5. A method according to any one of claims 1 to 3, having: after each merging of two groups, if the combined group into which the two groups are merged contains a match for each reference descriptor, the group containing the match contained in one of the two groups of the pair is removed.

6. A method according to any one of claims 1 to 5, wherein the output has: the following steps are repeatedly performed until no more groups remain or the remaining groups have reached the specified minimum group size:

7. The method according to any one of claims 1 to 6, having: the groups are organized in a graph, wherein each group is assigned to a node, edges are placed between nodes of groups assigned matches with different portions of the reference descriptors, wherein the weight of an edge between two groups accounts for the degree to which a relative bearing from a match common to both groups matches a reference to that relative bearing.

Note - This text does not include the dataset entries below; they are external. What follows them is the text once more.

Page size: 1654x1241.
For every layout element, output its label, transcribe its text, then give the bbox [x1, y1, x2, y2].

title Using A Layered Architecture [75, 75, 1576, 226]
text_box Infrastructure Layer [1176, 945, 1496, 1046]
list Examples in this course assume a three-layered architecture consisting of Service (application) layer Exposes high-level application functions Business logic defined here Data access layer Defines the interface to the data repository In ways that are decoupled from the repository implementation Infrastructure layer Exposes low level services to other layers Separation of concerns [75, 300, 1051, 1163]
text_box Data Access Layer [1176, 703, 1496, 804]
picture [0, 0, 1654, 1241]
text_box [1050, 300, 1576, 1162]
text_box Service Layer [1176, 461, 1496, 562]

8. A method for controlling a robot, the method having the steps of:

locating a part of an object to be processed by the robot according to any one of claims 1 to 7;

and/or

Determining an area of the object from the located parts and controlling the robot according to the determined area.

9. A software or hardware agent, in particular a robot, having the following components:

a camera set up to provide a camera image of an object;

control device, which is set up for carrying out the method according to one of claims 1 to 8.

10. Software or hardware agent according to claim 9, having at least one actuator, wherein the control device is set up for controlling the at least one actuator using the localized area.

11. A computer program comprising instructions that when executed by a processor cause: the processor performs the method of any one of claims 1 to 8.

12. A computer-readable medium storing instructions that when executed by a processor cause: the processor performs the method of any one of claims 1 to 8.